IC95%: intervalo de confiança de 95%; 1 regressão logística múltipla estimada por Generalized Estimation Equations; constam apenas os fatores que permaneceram com associação estatisticamente significativa no modelo final (p ≤ 0,05); 2n = 404 entrevistados; 3n = 245; apenas aqueles entrevistados que responderam que já tinham ouvido falar em carne rastreada foram considerados no modelo.
Esses resultados corroboram os de Gellynck et al. (2006), que afirmaram que enquanto as pessoas com mais escolaridade (70%) relataram saber bem ou muito bem sobre a rastreabilidade, somente 44% das pessoas com baixa escolaridade afirmaram conhecer sobre a rastreabilidade. Segundo esses pesquisadores, os resultados demonstraram que a maior dificuldade em se ouvir falar da carne rastreada diz respeito à falta de disponibilidade e acessibilidade de informações desse produto.

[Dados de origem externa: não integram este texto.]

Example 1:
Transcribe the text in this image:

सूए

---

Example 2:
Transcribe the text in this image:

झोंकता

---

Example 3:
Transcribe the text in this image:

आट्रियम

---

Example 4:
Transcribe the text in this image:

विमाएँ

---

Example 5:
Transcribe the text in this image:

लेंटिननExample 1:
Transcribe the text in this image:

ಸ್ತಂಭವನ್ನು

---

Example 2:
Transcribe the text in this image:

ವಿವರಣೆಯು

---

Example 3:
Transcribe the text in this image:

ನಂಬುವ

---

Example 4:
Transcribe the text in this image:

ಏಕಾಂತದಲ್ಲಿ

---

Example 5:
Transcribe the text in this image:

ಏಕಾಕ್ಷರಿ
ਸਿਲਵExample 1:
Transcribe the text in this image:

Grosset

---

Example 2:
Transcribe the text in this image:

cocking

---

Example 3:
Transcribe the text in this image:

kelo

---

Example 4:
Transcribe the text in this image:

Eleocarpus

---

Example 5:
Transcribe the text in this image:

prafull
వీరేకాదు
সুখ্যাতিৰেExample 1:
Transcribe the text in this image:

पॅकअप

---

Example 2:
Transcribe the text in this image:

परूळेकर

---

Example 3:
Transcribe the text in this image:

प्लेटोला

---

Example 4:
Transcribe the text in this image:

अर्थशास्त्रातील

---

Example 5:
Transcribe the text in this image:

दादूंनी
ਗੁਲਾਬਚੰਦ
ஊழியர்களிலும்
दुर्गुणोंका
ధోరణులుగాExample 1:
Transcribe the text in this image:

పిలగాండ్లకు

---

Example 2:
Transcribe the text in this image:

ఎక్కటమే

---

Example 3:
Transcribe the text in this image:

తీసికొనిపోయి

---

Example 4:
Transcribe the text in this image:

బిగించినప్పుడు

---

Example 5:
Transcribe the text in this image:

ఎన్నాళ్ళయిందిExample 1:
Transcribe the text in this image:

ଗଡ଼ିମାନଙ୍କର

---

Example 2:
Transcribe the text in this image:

Ainda sobre o conhecimento sobre a rastreabilidade, Barcellos et al. (2012) verificaram que 54,70% dos consumidores estavam cientes sobre o sistema de rastreabilidade de carne bovina brasileira (SISBOV). No entanto, uma parte significativa dos consumidores ainda não está ciente do SISBOV, o que pode ser explicado pela falta de mecanismos institucionais para informar o público sobre rastreabilidade.

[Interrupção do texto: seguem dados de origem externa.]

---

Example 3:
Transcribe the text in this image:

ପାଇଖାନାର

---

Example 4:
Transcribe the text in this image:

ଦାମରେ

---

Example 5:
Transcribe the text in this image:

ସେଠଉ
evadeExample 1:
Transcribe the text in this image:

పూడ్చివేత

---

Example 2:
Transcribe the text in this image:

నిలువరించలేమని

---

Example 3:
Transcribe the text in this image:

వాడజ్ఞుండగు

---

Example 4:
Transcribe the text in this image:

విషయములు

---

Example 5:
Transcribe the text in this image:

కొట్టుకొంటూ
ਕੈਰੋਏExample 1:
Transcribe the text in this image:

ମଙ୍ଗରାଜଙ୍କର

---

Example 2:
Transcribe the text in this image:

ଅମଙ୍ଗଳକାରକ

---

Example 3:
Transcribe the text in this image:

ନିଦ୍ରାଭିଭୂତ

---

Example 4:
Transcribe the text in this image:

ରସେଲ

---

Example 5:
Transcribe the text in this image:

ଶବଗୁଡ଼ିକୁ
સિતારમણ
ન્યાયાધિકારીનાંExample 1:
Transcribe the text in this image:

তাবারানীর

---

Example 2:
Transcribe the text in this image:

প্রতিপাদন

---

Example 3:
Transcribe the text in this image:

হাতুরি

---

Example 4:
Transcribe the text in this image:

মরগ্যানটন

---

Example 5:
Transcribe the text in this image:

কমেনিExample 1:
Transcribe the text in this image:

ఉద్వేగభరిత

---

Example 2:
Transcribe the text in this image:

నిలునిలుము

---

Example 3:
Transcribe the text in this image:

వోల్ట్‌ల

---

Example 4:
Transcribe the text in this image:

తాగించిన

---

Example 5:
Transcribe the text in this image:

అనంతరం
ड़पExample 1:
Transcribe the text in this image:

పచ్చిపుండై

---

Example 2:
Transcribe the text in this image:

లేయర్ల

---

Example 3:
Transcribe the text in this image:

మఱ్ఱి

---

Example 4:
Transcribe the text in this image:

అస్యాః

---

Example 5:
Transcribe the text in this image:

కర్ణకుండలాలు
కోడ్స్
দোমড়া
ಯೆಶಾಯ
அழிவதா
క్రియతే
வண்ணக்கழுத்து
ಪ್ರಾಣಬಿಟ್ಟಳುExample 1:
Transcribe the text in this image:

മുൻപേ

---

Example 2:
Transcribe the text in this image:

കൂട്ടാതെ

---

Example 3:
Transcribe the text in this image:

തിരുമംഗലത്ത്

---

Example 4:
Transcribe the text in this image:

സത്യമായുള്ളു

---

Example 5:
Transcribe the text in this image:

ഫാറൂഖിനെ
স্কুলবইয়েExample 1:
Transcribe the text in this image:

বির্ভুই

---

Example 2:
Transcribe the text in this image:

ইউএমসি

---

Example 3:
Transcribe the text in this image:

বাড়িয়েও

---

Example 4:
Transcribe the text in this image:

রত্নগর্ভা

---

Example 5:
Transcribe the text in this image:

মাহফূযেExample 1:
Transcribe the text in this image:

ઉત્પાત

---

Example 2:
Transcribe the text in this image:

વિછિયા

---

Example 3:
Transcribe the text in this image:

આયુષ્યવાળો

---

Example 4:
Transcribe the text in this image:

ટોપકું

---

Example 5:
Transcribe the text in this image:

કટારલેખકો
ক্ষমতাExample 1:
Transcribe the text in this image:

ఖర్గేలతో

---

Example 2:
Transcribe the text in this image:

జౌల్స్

O principal atributo responsável pela tomada de decisão da compra da carne por 68,53% dos consumidores com maiores níveis de escolaridade e 54,90% com menos escolaridade é o selo de garantia de origem; ainda, 55,88% dos consumidores com escolaridade até o segundo grau acreditam ser importante também o atributo local de compra (Tabela 4).
O conceito de rastreabilidade como sendo aquela que traz informações relacionadas ao sistema de produção e origem do animal é acreditado ser correto para 65,73% dos entrevistados com terceiro grau ou mais, enquanto o conceito sendo aquela fiscalizada pelo sistema de inspeção federal ou estadual é acreditado ser o correto para 73,53% dos entrevistados com até segundo grau completo. As chances dos consumidores que possuem graduação e pós-graduação saberem o conceito correto de rastreabilidade é 2,793 vezes maior do que os entrevistados que possuem escolaridade até o segundo grau completo (Tabela 4).
Apesar do conceito de rastreabilidade não ser bem conhecido para os entrevistados com menor grau de escolaridade, o conceito que eles escolheram traz uma impressão de segurança extra do produto, assim como relataram Schnettler et al. (2009) ao observarem um alto nível de concordância sobre a inclusão de um selo de garantia de qualidade no rótulo da carne, pois, embora o regulamento sobre a produção dos alimentos tenha que seguir procedimentos obrigatórios para assegurar a qualidade do produto, essas informações não são bem conhecidas pelos consumidores.
A maioria dos entrevistados com escolaridade até segundo grau completo (90,20%) e acima do terceiro grau (99,30%) concorda que a carne com certificação apresenta mais benefícios do que a carne tradicional (Tabela 4). Esses resultados são semelhantes aos verificados por Cunha et al. (2011), ao constatarem que os consumidores consideram que produtos com selo de garantia de origem são mais seguros, têm maior qualidade e são mais confiáveis.
CONCLUSÕES
Todos os fatores socioeconômicos (sexo, idade, renda e escolaridade) influenciaram na disposição de consumidores em adquirir carne bovina com certificação de origem. A maioria dos entrevistados do município de Belo Horizonte, Minas Gerais, conhece sobre carne bovina rastreada ou com certificação de origem, sendo que esses, em sua maioria, possuem renda familiar acima de sete salários mínimos, são graduados ou pós-graduados. Os atributos intrínsecos mais importantes na tomada de decisão da carne no momento da compra foram cor, maciez, odor e pouca quantidade de gordura; enquanto que os atributos extrínsecos mais importantes foram preço, selo de qualidade e carimbo do SIF.